Though global in their scale, these environmental effects have differed from one region to another. Many of the wealthier industrialized nations have begun to reverse some forms of environmental damage by improving water and air, replanting forests, checking soil degradation in arid areas, and slowing the spread of infectious diseases. In dry and forest regions, however, farmers have often had to use the land in unsustainable ways merely to survive. Poorer countries have also found it harder to deal with diseases. The number of adults suffering from AIDS has been held below 1 percent in the US, but in some regions, the disease’s impact has been far more devastating. In the mid-1990s, for example, almost one quarter of all adults in Zimbabwe, Botswana, Namibia, Swaziland, and Zambia had the HIV virus that causes AIDS. While many in richer countries have begun to see environmental degradation as a future danger, many in poorer regions already live with environmental crisis.
Global population growth has slowed since the 1960s because birth rates have fallen, particularly in the wealthiest and most urbanized regions. It now seems likely that human populations will level out at about 9 or 10 billion in the middle of the twenty-first century. In the long run, a slowing of demographic growth is bound to help reduce human impact on the environment. While the full consequences of humanity’s rapidly increasing impact on the biosphere are not yet clear, humans began for the first time in Big Era Nine to grapple with environmental problems at a global level.
Humans and Other Humans
The second half of the twentieth century witnessed the end of European colonial empires and the rise to independence of many new countries in Africa and Asia, as well as the establishment of major international organizations, including the United Nations, the World Court, the World Bank, and the International Monetary Fund. The era has also been marked by the rise to global power of the United States in the aftermath of World War II. Finally, the period largely coincided with the Cold War (1947-1989) and its aftermath.
It is also possible, however, to perceive emerging new constellations of political and economic power. The challenge of global population increase has intensified struggles over scarce resources (especially water and energy). The world economy, which enjoyed a half century of remarkable growth, has begun to display previously undetected vulnerabilities. By 2000, assertive new political actors, especially the European Union, China, and India, were beginning to provoke global power shifts. At the same time, the unraveling of states in tropical Africa and elsewhere has suggested that central governments can show themselves to be incapable of managing repeated political and economic crises.
Big science. The current era has seen the further expansion of the social phenomenon of “big science.” Research and development have been increasingly organized by governments and large corporations and conducted in commercial laboratories, universities, and government research institutes. This trend got underway in the later nineteenth century. Both world wars, which created demand for new inventions and discoveries to solve particularly military and economic problems, greatly stimulated this trend. In the US, 40,000 people worked on the World War II Manhattan Project, whose goal was to create the first nuclear weapon. Many of the important technological innovations of Big Era Nine depended on such large research projects.
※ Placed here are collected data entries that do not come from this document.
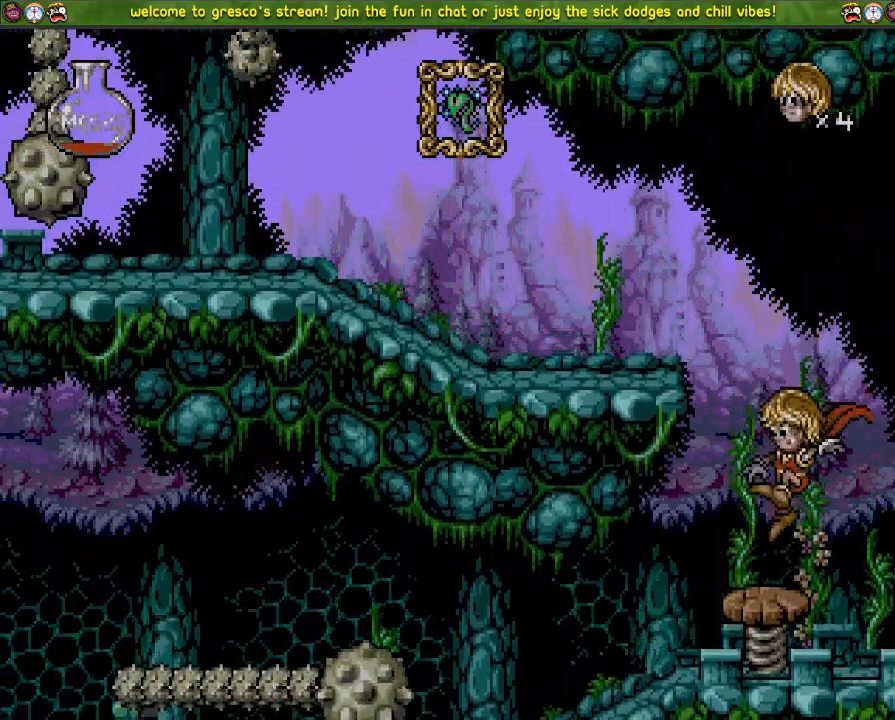
{"buttons": ["DPAD_DOWN"], "left_stick": "center", "right_stick": "center", "events": [[117, "DPAD_DOWN", "down"], [500, "CROSS", "up"]]}
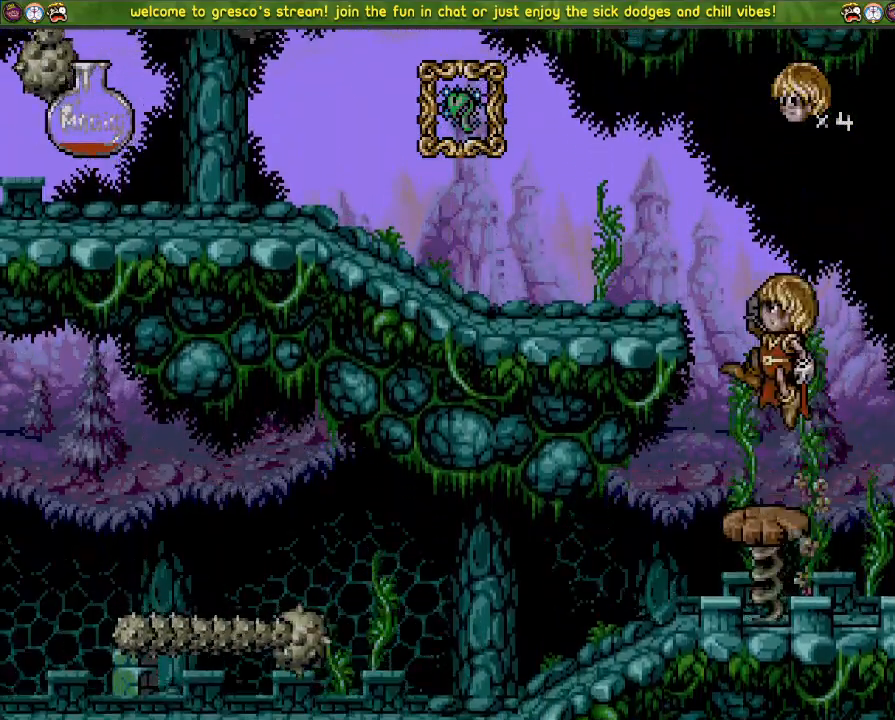
{"buttons": ["DPAD_DOWN"], "left_stick": "center", "right_stick": "center", "events": []}
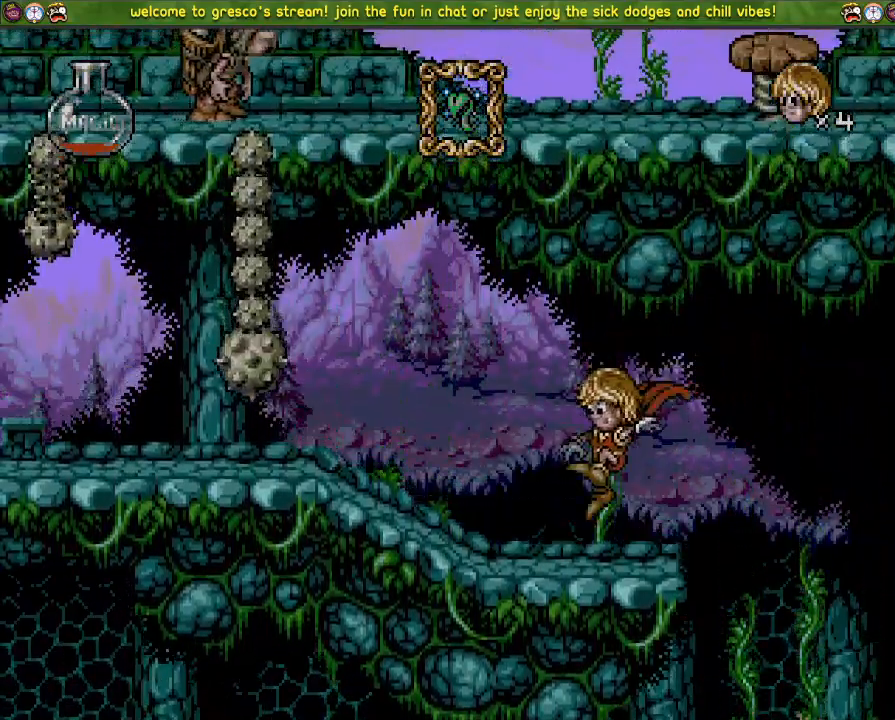
{"buttons": ["DPAD_DOWN"], "left_stick": "center", "right_stick": "center", "events": []}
They included the discovery of the structure of DNA (and its eventual decoding), the invention and development of microchips, and the systematic use of biotechnology in medicine and agriculture.
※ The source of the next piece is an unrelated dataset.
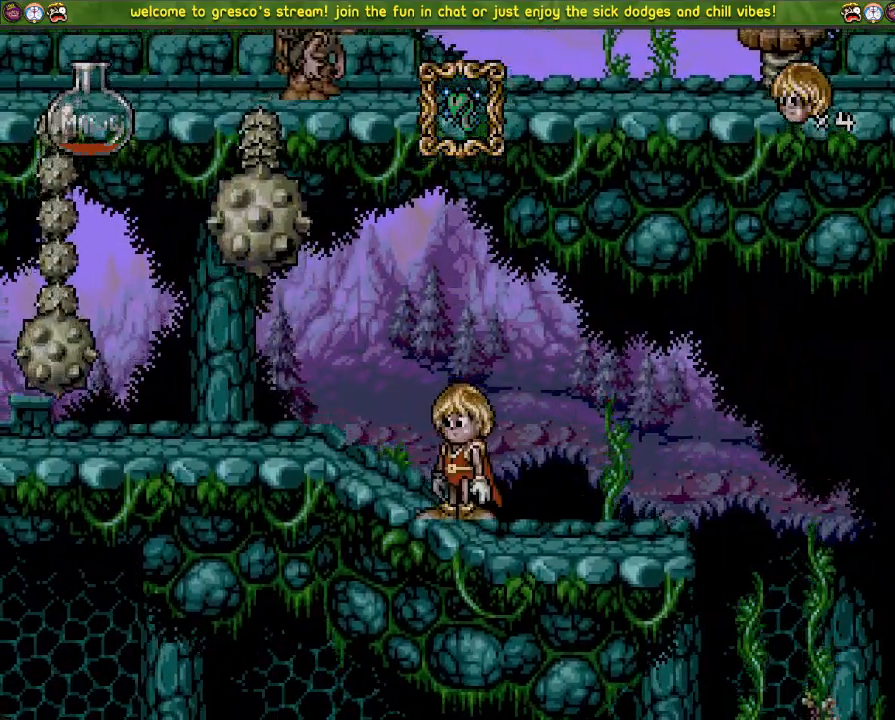
{"buttons": [], "left_stick": "center", "right_stick": "center", "events": [[284, "DPAD_DOWN", "down"], [417, "DPAD_DOWN", "up"]]}
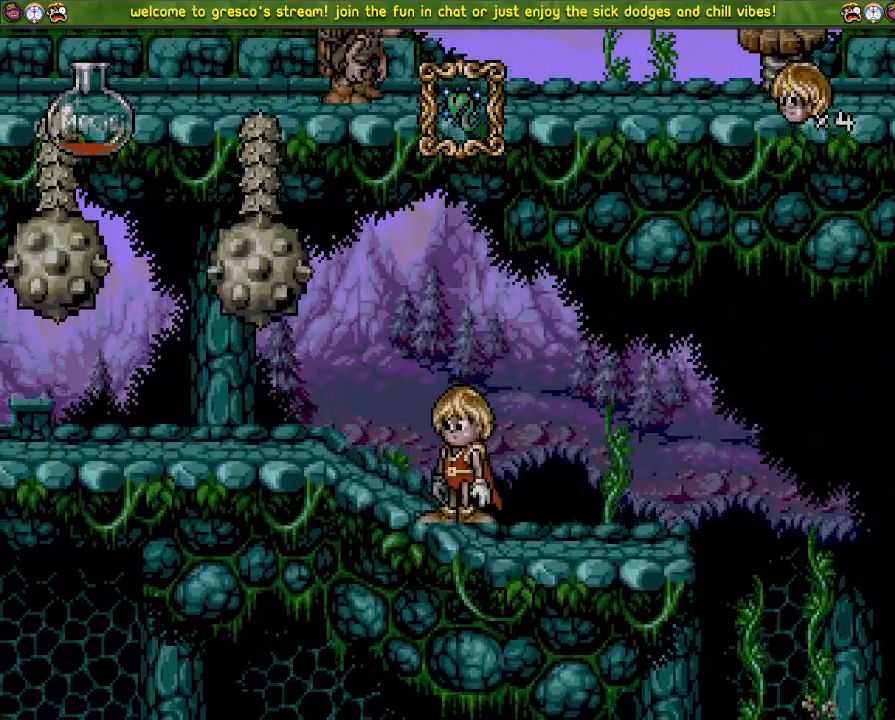
{"buttons": ["DPAD_DOWN"], "left_stick": "center", "right_stick": "center", "events": [[50, "DPAD_DOWN", "down"], [251, "DPAD_DOWN", "up"], [317, "DPAD_DOWN", "down"]]}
Muslim travelers praying at Heathrow Airport, London.
Photo by Ross Dunn
Global migration. Another prominent feature of this era has been the mass movement of people around the globe. The availability of cheap air travel, improved rail and road grids, and the relaxing of laws restricting movements in and out of countries have made this surge possible, while the search for jobs and opportunities has largely motivated it. For example, almost 13 million migrants moved to North America and Australasia between 1950 and 1973 alone. In that same period, Caribbean islanders migrated to Britain, Turks to Germany, Senegalese to France, Indians and Pakistanis to North America, Europe, and the Middle East. Chinese migrated to Xinjiang Province in the far west of the country and to Inner Mongolia. Russians moved to the steppes of Kazakhstan.
Electronic communications. Perhaps more remarkable has been the impact of telecommunications and the digital revolution. By 2000, more than 1 billion phones were in use throughout the world, and several hundred million computers were linked to the Internet. The spread of mass media—newspapers, cinema, radio, television, and the Internet—ensured that images, news, and advertising also became global. Turkmen nomads in Inner Eurasia use satellite dishes to watch American soap operas, and young women and men throughout the world, responding to images of life in the US, began to wear baseball caps backwards. As the philosopher Marshall McLuhan predicted in the 1960s, the world seemed to be turning into a single “global village.”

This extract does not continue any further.